Work required:
The records below are to be reproduced exactly, and no picture should appear in the copy.

[Dataset items]
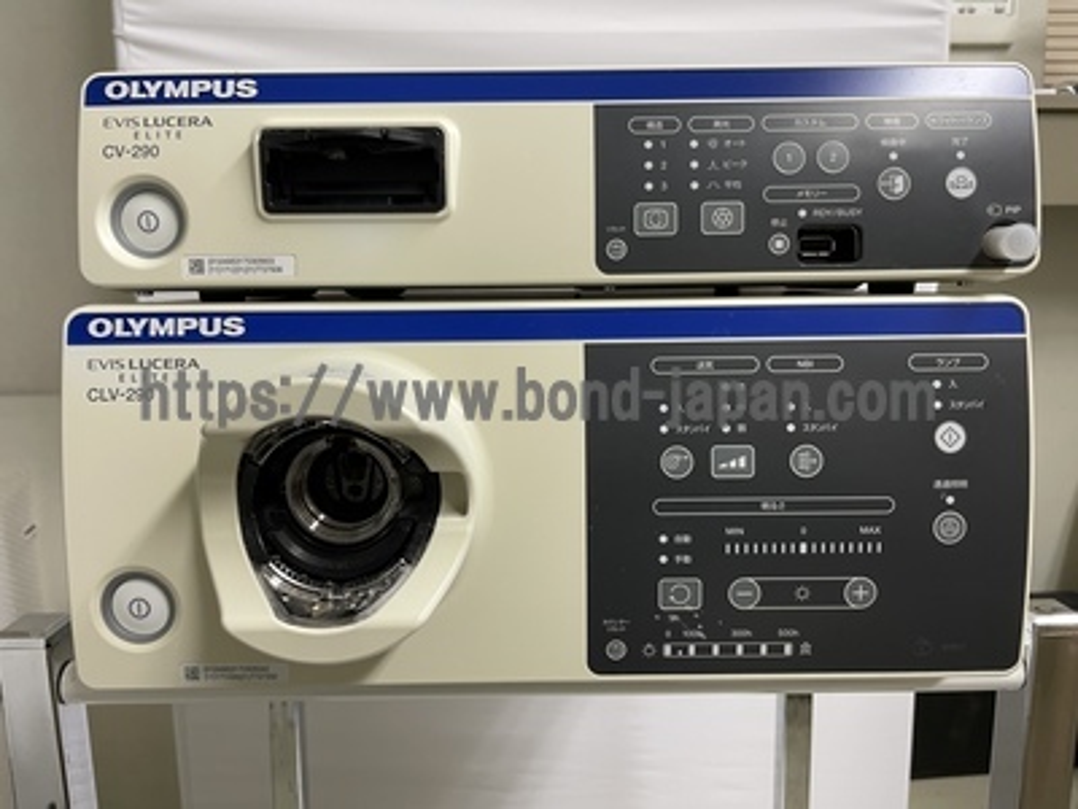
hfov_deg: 67.3
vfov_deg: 53.1
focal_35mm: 26
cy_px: 404
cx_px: 539
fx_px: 810
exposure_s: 1/50
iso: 80
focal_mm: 4.2
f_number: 1.6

Output for this exercise:
hfov_deg: 67.3
vfov_deg: 53.1
focal_35mm: 26
cy_px: 404
cx_px: 539
fx_px: 810
exposure_s: 1/50
iso: 80
focal_mm: 4.2
f_number: 1.6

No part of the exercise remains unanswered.